In advance of firms receiving Master Policy renewal papers at the beginning of October, the article suggested various ways in which a head start could be made by those who have responsibility for renewal of their practice’s cover.
In the lead up to the Master Policy renewal the article provided guidance on matters to be intimated as claims and “circumstances”, and action to be taken in the event of a potential claim arising – in terms of both the defence of the claim and risk management steps to minimise the risk of a recurrence, for example:
No fear culture – it is in everyone’s interests that colleagues should be ready, willing and able to make the appropriate person aware that a mistake has been made or that they need help.
Learning lessons – the opportunity to learn lessons and minimise the risk of recurrence must be the only positive feature of a complaint or a claim. More often than not it will be possible to derive some risk management benefit from a thorough discussion about the underlying cause or causes and the contributory factors – this is something that Marsh can help with, for instance, by facilitating the review process.
This article considered claims arising from commercial property work, their underlying causes and some essential risk controls, for example:
Engagement criteria – consider carefully whether the practice has the expertise and capacity to undertake the work and establish that there is no conflict of interest; consider whether the practice has adequate professional indemnity insurance for the level of exposure to potential claims.

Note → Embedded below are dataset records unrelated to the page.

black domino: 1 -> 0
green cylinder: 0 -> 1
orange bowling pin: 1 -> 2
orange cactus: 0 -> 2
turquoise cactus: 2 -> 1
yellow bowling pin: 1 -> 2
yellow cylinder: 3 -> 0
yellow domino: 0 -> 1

Terms of engagement – ensure complete clarity as regards the scope of the work to be undertaken; matters which will not be the practice’s responsibility; what the client requires to do to assist in achieving their own objectives.

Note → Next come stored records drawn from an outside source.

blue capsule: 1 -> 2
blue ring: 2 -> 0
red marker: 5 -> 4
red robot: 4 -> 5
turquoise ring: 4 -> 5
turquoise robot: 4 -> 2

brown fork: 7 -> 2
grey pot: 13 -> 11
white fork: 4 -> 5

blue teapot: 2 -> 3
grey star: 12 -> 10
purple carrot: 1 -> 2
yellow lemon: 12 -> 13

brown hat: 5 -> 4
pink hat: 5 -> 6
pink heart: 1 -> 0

Delegation and supervision – where inexperienced colleagues are involved in complex or high value transactions, it is clearly particularly important to ensure that they are adequately supervised. Delegation should be of work, not responsibility.
Control of documentation – avoiding the use of out of date or otherwise inappropriate style/proforma documentation.

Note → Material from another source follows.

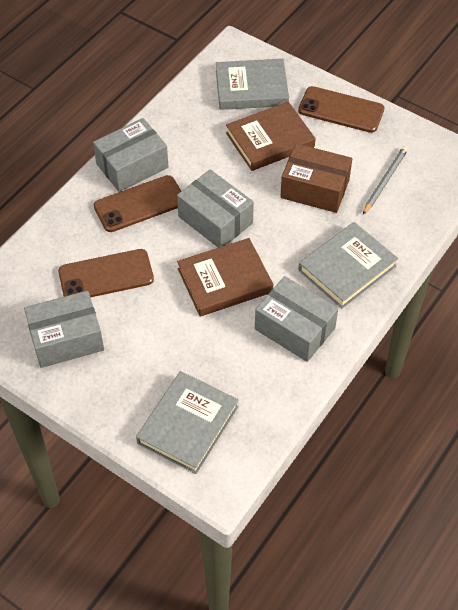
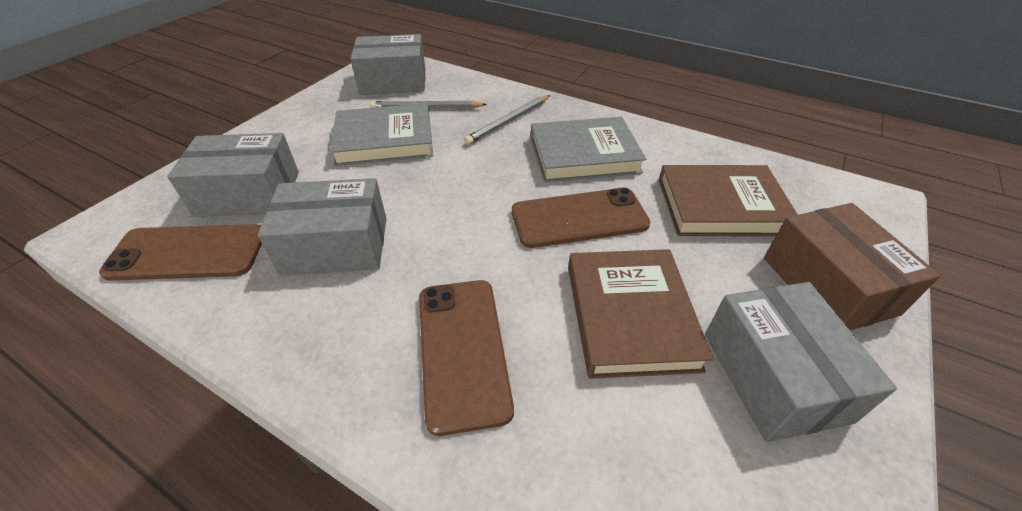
grey book: 3 -> 2
grey pencil: 1 -> 2

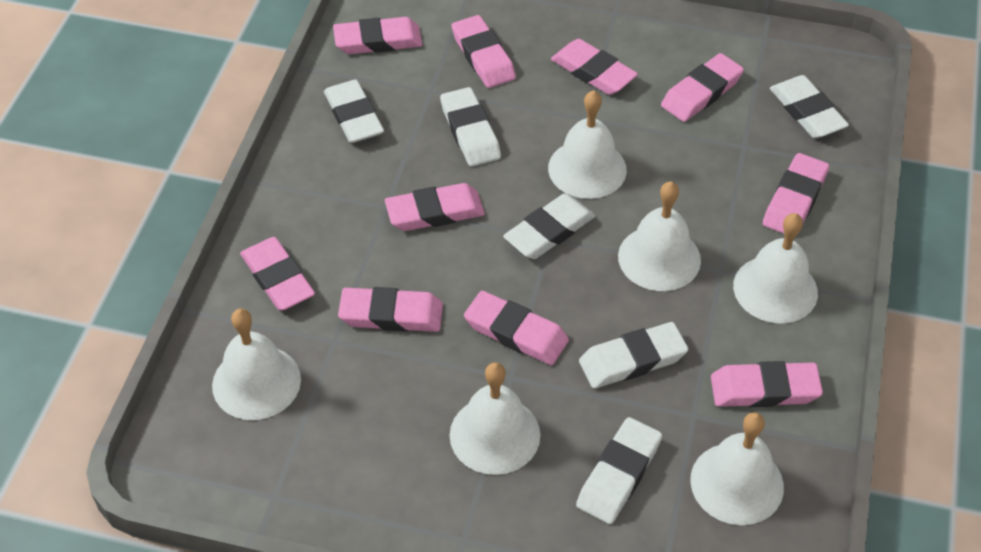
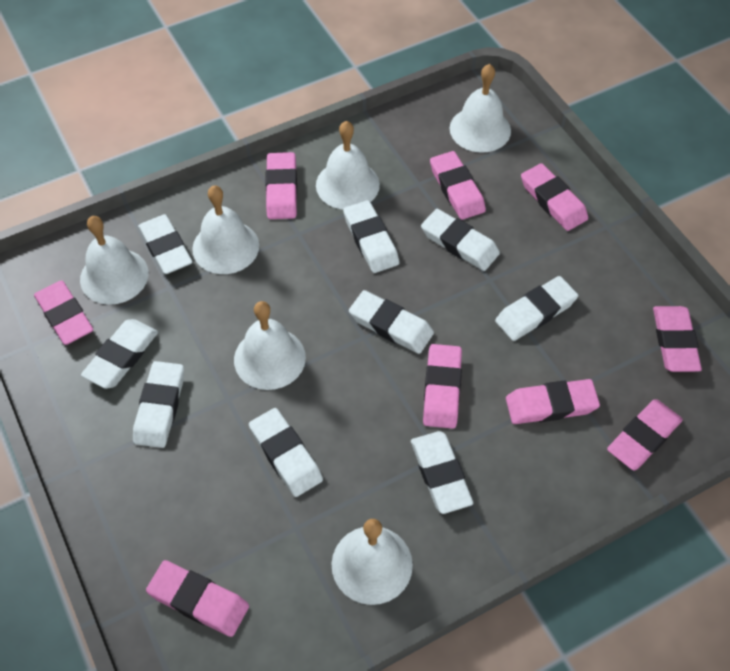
pink eraser: 10 -> 9
white eraser: 6 -> 9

Communication – in transactions involving negotiation/drafting of complex documentation, there is an increased risk of misunderstandings between solicitor and client and particular care therefore needs to be taken to ensure that both are clear as regards advice imparted and instructions received.
November looked at the elements of effective systems of supervision within a practice and posed questions that solicitors might consider when reviewing how they deal with supervision of colleagues.
Methods of effective supervision were considered, for instance: insisting on case review meetings; encouraging discussion and giving feedback; conducting file audits.
Supervision should be an important part of risk management procedures – done well (and this does not necessarily mean being heavy-handed), it will minimise the chances of a complaint or claim. In addition, proper supervision means effective training, which must be beneficial to both supervisor and supervised.
This article considered how setting out the terms of their engagement and terms of business assists solicitors manage their clients and their clients’ expectations and helps to minimise the risk of claims and client dissatisfaction.
Scoping of the work – do it properly as well as spelling out:
- how instructions are to be given/ received – make it clear
- fees and outgoings – basis for charging and terms of payment
- responsibilities of the client – helping clients help themselves
- timescales – manage the client’s expectations
- limitation of liability
Referring to this brief review of topics addressed in 2003 as a checklist, how do you assess (a) the extent to which you and your colleagues have an awareness of areas of risk, and (b) the extent to which these risks are already being addressed? How successful was your risk management during 2003?
Hopefully, 2004 will be a year to build on the risk management work you have already done and to make this year as successful, profitable and risk-free as you can make it.